I was working yesterday with a surviving spouse. Her husband had passed away and she has an illness. Oftentimes when one spouse dies, the surviving spouse and those family members get concerned about how to protect the surviving spouse's money if the surviving spouse has to enter a nursing home in the future. So there were some serious discussions about that because in this particular case the surviving wife has an illness where it increases the likelihood that she'll have to enter a nursing home in the future.

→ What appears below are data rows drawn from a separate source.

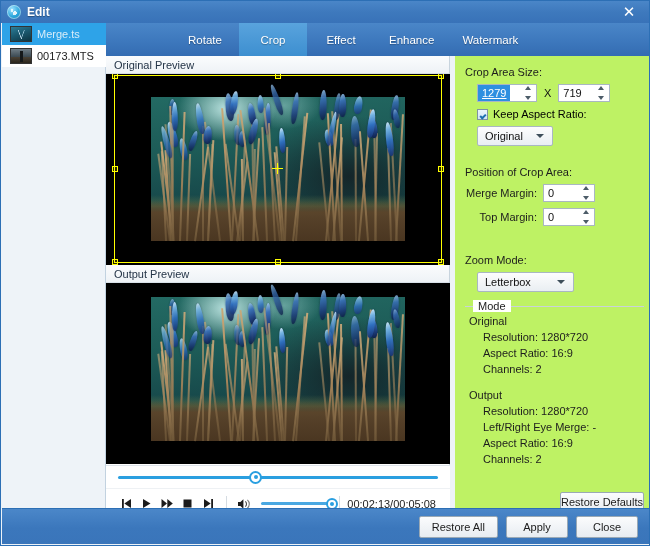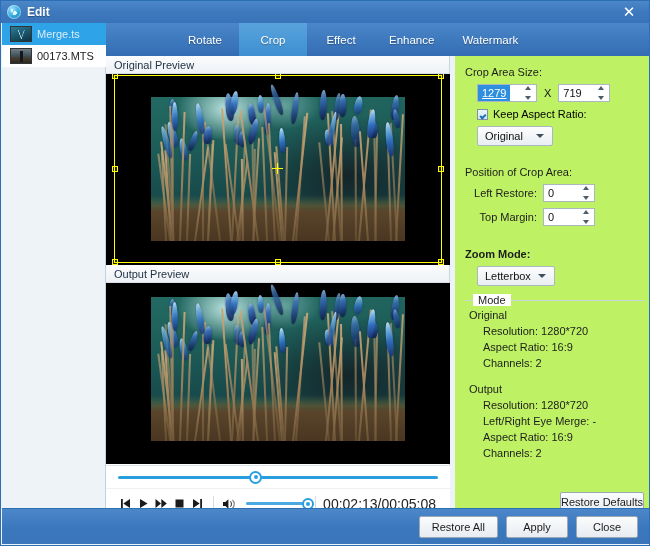--- a/index.html
+++ b/index.html
@@ -221,21 +221,21 @@
   }
   .vol-thumb {
     position: absolute; top: 50%; right: -6px; width: 12px; height: 12px;
     margin-top: -6px; border-radius: 50%; background: #fff;
     border: 2px solid #2a9fe0; cursor: pointer;
   }
   .vol-thumb:after {
     content:""; position:absolute; left:50%; top:50%; width:4px; height:4px;
     margin:-2px 0 0 -2px; border-radius:50%; background:#2a9fe0;
   }
-  .timecode { margin-left: auto; font-size: 14px; color: #222; padding-right: 4px; }
+  .timecode { margin-left: auto; font-size: 11px; color: #222; padding-right: 4px; }
 
   
   .right {
     position: absolute; left: 454px; top: 55px;
     width: 199px; height: 467px;
     background: #bef264;
     padding: 10px 10px 0 10px;
   }
   .sec-label { font-size: 11px; color: #1d1d1d; margin-bottom: 6px; }
   .row { display: flex; align-items: center; margin-bottom: 6px; }
@@ -284,21 +284,21 @@
     display: flex; align-items: center; padding-left: 7px;
     font-size: 11px; color: #111; cursor: pointer;
   }
   .combo .caret {
     position: absolute; right: 8px; top: 50%; margin-top: -2px;
     width: 0; height: 0;
     border-left: 4px solid transparent; border-right: 4px solid transparent;
     border-top: 4px solid #3e4e5a;
   }
   .combo.w1 { width: 76px; margin-left: 12px; }
-  .combo.w2 { width: 78px; }
+  .combo.w2 { width: 97px; }
 
   .lbl-right {
     width: 72px; text-align: right; font-size: 11px; color: #1d1d1d;
     margin-right: 6px;
   }
 
   
   .info {
     margin-top: 14px;
     border-top: 1px solid #c9d2da;
@@ -634,42 +634,42 @@
     </div>
 
     <div class="combo w1">
       <span>Original</span>
       <span class="caret"></span>
     </div>
 
     <div class="sec-label" style="margin-top:20px;">Position of Crop Area:</div>
 
     <div class="row">
-      <span class="lbl-right">Left Restore:</span>
+      <span class="lbl-right">Merge Margin:</span>
       <div class="spin w-sm">
         <span class="val">0</span>
         <span class="arrows">
             <i class="up"></i>
             <i class="dn"></i>
           </span>
       </div>
     </div>
 
     <div class="row">
       <span class="lbl-right">Top Margin:</span>
       <div class="spin w-sm">
         <span class="val">0</span>
         <span class="arrows">
             <i class="up"></i>
             <i class="dn"></i>
           </span>
       </div>
     </div>
 
-    <div class="sec-label" style="margin-top:22px;font-weight:bold;">Zoom Mode:</div>
+    <div class="sec-label" style="margin-top:28px;">Zoom Mode:</div>
 
     <div class="combo w2" style="margin-left:12px;">
       <span>Letterbox</span>
       <span class="caret"></span>
     </div>
 
     <div class="info">
       <div class="info-legend">Mode</div>
 
       <div class="info-group">Original</div>

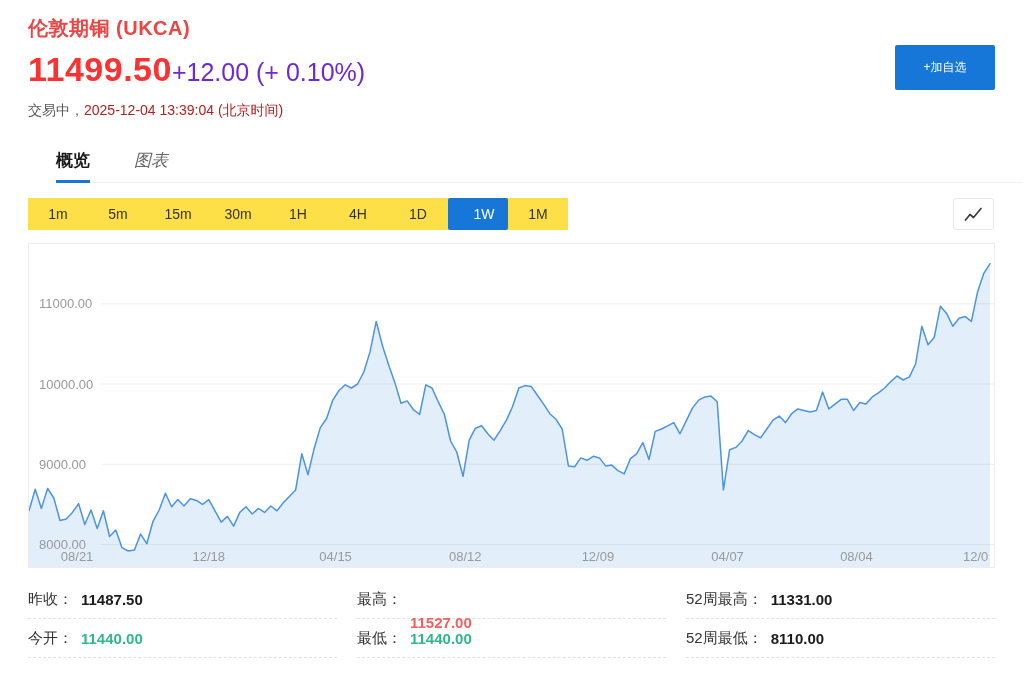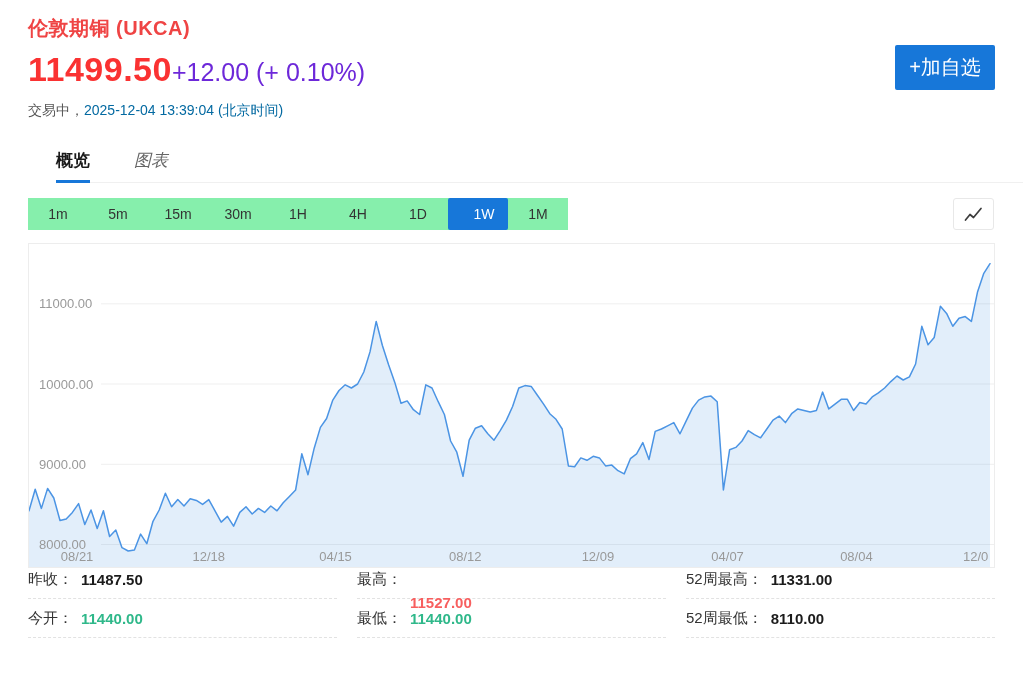--- a/index.html
+++ b/index.html
@@ -6,47 +6,47 @@
   html,body { width:1024px; height:677px; background:#ffffff; overflow:hidden;
     font-family:"Liberation Sans","DejaVu Sans",sans-serif; }
   .abs { position:absolute; }
 
   
   .page-title { left:28px; top:15px; font-size:20px; font-weight:600; color:#ef4444; letter-spacing:0.5px; }
   .price-row { left:28px; top:50px; display:flex; align-items:baseline; }
   .last-price { font-size:34px; font-weight:700; color:#fa3232; letter-spacing:0.5px; }
   .price-change { font-size:25px; color:#6d28d9; }
   .status-row { left:28px; top:102px; font-size:14px; color:#555555; }
-  .status-time { color:#0369a1; }
+  .status-time { color:#b91c1c; }
   .add-watchlist { left:895px; top:45px; width:100px; height:45px; background:#1777d9;
-    color:#ffffff; font-size:20px; border:none; border-radius:2px; cursor:pointer;
+    color:#ffffff; font-size:12px; border:none; border-radius:2px; cursor:pointer;
     display:flex; align-items:center; justify-content:center; }
 
   
   .tabs { left:28px; top:149px; width:967px; height:34px; border-bottom:1px solid #f0f0f0; display:flex;margin-left:28px; }
   .tab { font-size:17px; color:#666666; cursor:pointer; position:relative; height:100%; }
   .tab + .tab { margin-left:44px;font-style:italic; }
   .tab.active { color:#1b1b1b; font-weight:700; }
   .tab-underline { position:absolute; left:0; right:0; bottom:-1px; height:3px; background:#1777d9; }
 
   
-  .range-bar { left:28px; top:198px; height:32px; display:flex; background:#86efac; }
+  .range-bar { left:28px; top:198px; height:32px; display:flex; background:#fde047; }
   .range-btn { width:60px; height:32px; display:flex; align-items:center; justify-content:center;
     font-size:14px; color:#333333; cursor:pointer; border-radius:2px; }
   .range-btn.active { background:#1777d9; color:#ffffff;padding-left:12px; }
   .chart-type-btn { left:953px; top:198px; width:41px; height:32px; background:#ffffff;
     border:1px solid #e8e8e8; border-radius:3px; cursor:pointer;
     display:flex; align-items:center; justify-content:center; }
 
   
   .chart-box { left:28px; top:243px; width:967px; height:325px; border:1px solid #ededed; overflow:hidden; }
   .chart-box svg { display:block; }
 
   
-  .stats { left:28px; top:560px; width:967px; display:grid;
+  .stats { left:28px; top:580px; width:967px; display:grid;
     grid-template-columns:1fr 1fr 1fr; column-gap:20px; }
   .stat-cell { height:39px; display:flex; align-items:center; border-bottom:1px dashed #e2e2e2; }
   .stat-label { font-size:15px; color:#333333; }
   .stat-value { font-size:15px; font-weight:700; margin-left:8px; color:#1b1b1b; }
 </style>
 </head>
 <body>
 
 <h1 class="abs page-title">伦敦期铜 (UKCA)</h1>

So one big important discussion we had involved the husband owning some IRA's and he had named his wife as the beneficiary. So if she actually took those IRA's and put them in her name she really could never get those IRA's out of her name for medicaid eligibility planning purposes without taking the money out of the IRA and paying a fortune in income tax to the IRS. However, she can, what's called "disclaim" his IRA. She's really refusing it, letting those IRA funds go down to her child, and then her child will have some income tax consequences. Her child will have to take this required distributions. It's something that needs to be seriously considered if this surviving spouse needs to do this medicaid planning. You really need to think twice before the surviving spouse accepts the benefits of the IRA. So be aware of all of that before you take action. I'm Paul Rabalais, have a great day!